*Passage shown*.

◇ ◇ ◇ ◇ ◇ ◇ ◇

Open MPI logo

Open MPI Development Mailing List Archives

  |   Home   |   Support   |   FAQ   |  

This web mail archive is frozen.

This page is part of a frozen web archive of this mailing list.

You can still navigate around this archive, but know that no new mails have been added to it since July of 2016.

Click here to be taken to the new web archives of this list; it includes all the mails that are in this frozen archive plus all new mails that have been sent to the list since it was migrated to the new archives.

Subject: Re: [OMPI devel] Fwd: [OMPI users] Onesided + derived datatypes
From: Jeff Squyres (jsquyres_at_[hidden])
Date: 2008-12-13 16:11:06


No problem-o.

George -- can you please file a bug?

On Dec 13, 2008, at 3:11 PM, Brian Barrett wrote:

> Sorry, I really won't have time to look until after Christmas. I'll
> put it on the to-do list, but that's as soon as it has a prayer of
> reaching the top.

◇ ◇ ◇ ◇ ◇ ◇ ◇

*Parts of the exercise*.
1. Summarize the mailing-list message in two sentences.
2. Quote the listing from its first line through the line containing "ഇൻസ്പെക്ടറും", including both ends. Leave the pictures out.
The mailing-list message and the listing that comes after it are unrelated material.

*Task input*.
◇ ◇ ◇ ◇ ◇ ◇ ◇

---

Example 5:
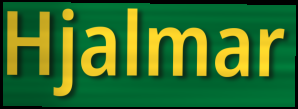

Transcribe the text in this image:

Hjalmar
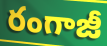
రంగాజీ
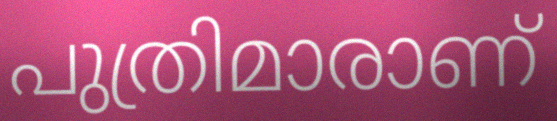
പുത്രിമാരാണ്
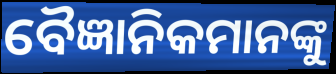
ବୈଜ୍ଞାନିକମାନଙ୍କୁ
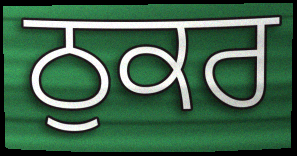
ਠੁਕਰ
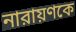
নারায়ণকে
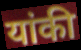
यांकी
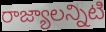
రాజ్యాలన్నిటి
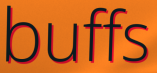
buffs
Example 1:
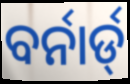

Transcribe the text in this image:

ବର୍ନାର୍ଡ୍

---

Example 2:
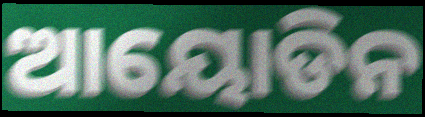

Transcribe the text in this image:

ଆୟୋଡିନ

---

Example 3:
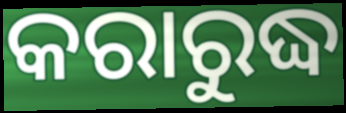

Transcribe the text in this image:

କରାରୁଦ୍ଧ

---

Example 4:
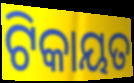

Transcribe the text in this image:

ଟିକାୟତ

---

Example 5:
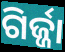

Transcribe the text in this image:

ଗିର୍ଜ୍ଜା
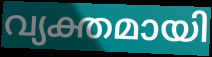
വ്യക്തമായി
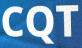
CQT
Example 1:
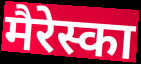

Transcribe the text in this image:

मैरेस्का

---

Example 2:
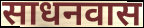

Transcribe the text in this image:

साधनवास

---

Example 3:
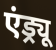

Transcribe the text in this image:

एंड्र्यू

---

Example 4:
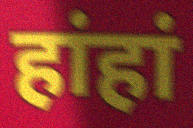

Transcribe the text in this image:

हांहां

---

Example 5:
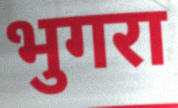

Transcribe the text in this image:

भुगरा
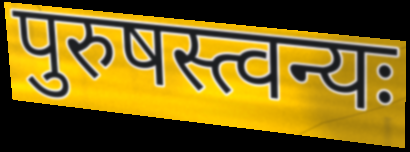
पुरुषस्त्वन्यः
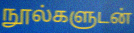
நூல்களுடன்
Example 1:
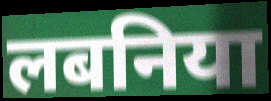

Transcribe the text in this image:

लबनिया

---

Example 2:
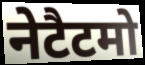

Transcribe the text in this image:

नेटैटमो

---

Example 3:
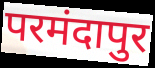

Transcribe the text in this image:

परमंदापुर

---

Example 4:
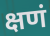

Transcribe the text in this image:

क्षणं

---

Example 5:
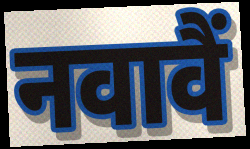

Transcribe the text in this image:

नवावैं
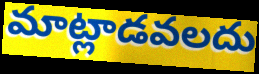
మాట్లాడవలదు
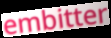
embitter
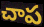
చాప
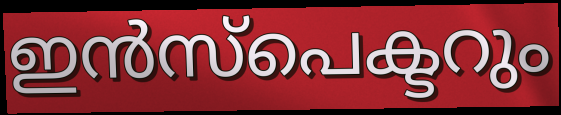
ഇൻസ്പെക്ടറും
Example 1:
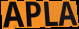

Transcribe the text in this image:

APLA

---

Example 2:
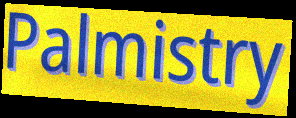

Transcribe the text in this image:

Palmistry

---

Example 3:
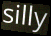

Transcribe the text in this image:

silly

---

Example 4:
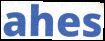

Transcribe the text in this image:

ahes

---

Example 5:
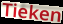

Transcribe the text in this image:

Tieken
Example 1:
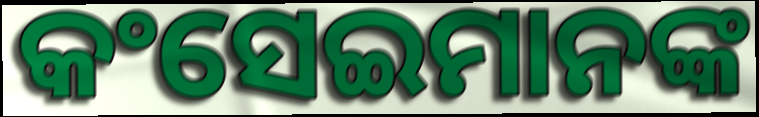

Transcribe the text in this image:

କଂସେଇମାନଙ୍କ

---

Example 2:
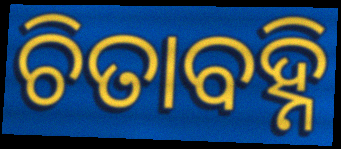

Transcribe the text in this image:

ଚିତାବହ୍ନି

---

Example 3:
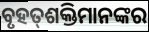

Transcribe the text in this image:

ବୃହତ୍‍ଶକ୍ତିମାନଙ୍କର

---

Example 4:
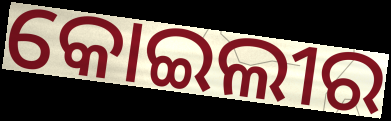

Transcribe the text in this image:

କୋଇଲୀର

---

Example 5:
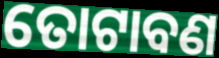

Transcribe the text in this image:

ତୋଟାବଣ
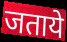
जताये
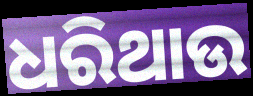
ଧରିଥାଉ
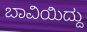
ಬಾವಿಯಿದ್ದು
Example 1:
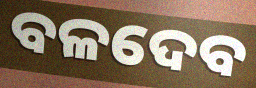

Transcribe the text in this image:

◇ ◇ ◇ ◇ ◇ ◇ ◇

*Results for each task*.
1. This page belongs to a frozen archive of the Open MPI development mailing list, which has received no new mails since July of 2016. In a reply dated 2008-12-13, Jeff Squyres asks George to file a bug, after quoting Brian Barrett's message that he won't have time to look until after Christmas but will put it on the to-do list.

2.
---

Example 5:

Transcribe the text in this image:

Hjalmar
రంగాజీ
പുത്രിമാരാണ്
ବୈଜ୍ଞାନିକମାନଙ୍କୁ
ਠੁਕਰ
নারায়ণকে
यांकी
రాజ్యాలన్నిటి
buffs
Example 1:

Transcribe the text in this image:

ବର୍ନାର୍ଡ୍

---

Example 2:

Transcribe the text in this image:

ଆୟୋଡିନ

---

Example 3:

Transcribe the text in this image:

କରାରୁଦ୍ଧ

---

Example 4:

Transcribe the text in this image:

ଟିକାୟତ

---

Example 5:

Transcribe the text in this image:

ଗିର୍ଜ୍ଜା
വ്യക്തമായി
CQT
Example 1:

Transcribe the text in this image:

मैरेस्का

---

Example 2:

Transcribe the text in this image:

साधनवास

---

Example 3:

Transcribe the text in this image:

एंड्र्यू

---

Example 4:

Transcribe the text in this image:

हांहां

---

Example 5:

Transcribe the text in this image:

भुगरा
पुरुषस्त्वन्यः
நூல்களுடன்
Example 1:

Transcribe the text in this image:

लबनिया

---

Example 2:

Transcribe the text in this image:

नेटैटमो

---

Example 3:

Transcribe the text in this image:

परमंदापुर

---

Example 4:

Transcribe the text in this image:

क्षणं

---

Example 5:

Transcribe the text in this image:

नवावैं
మాట్లాడవలదు
embitter
చాప
ഇൻസ്പെക്ടറും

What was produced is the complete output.